AG: A network of presences visible only through reflections, never entirely clear. 

DB: Funnily enough, the same dissonance is to be found in Bucharest’s buildings, between the Hristo Botev tram stop and the intersection of Lipscani Street and Calea Moșilor. The city performs a dialogue with itself: abandoned façades, denying their own decay, stand beside sleek, green-glass structures eager to colonise and reflect every remaining void. 

AG: We’re also engaging in a dialogue with one another, with ourselves, and with the city – a dialogue within a dialogue within a dialogue, and so on.

DB: Bucharest – Bakhtin City.

Works cited

Drobnick, ‌Jim. 2004. “Volatile Effects: Olfactory Dimensions of Art and Architecture‌” in David Howes (ed.), Empire of the Senses. The Sensual Culture Reader, Routledge, London.

Lewis.

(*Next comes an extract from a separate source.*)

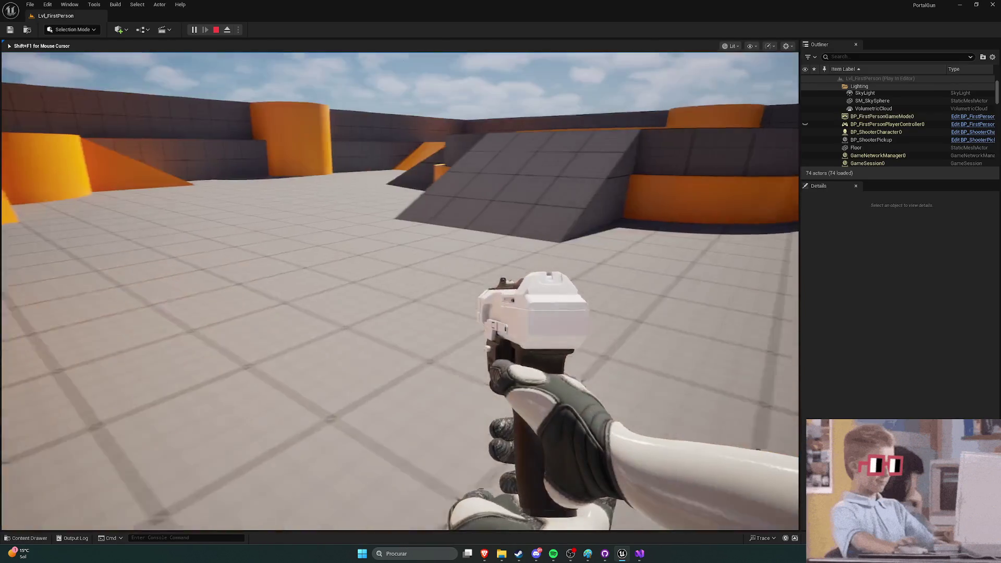
key(Escape)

Michael. 1993. The Culture of Inequality, University of Massachusetts Press.

Merleau-Ponty, Maurice. 1968. The Visible and the Invisible. Translated by A. Lingis. Evanston, Northwestern University Press.

Mulvey, Laura. 1975. “Visual Pleasure and Narrative Cinema”, in Screen 16 (3) 6–18.

bio

Diana Baldovinescu is passionate about exploring the intersection of memory and visual storytelling. Her MA thesis at CESI will focus on this. Through her writings, she seeks to capture fleeting moments and evoke the emotions embedded in forgotten or reimagined past.

Anamaria Grigor graduated in Art History and is currently a master’s student at CESI. Her passion for film and art is also reflected in her essays. She draws inspiration from whatever catches her eye, from simple life scenes to various abstract topics. She also works as a graphic designer – an ideal medium where she can blend both text and visuals.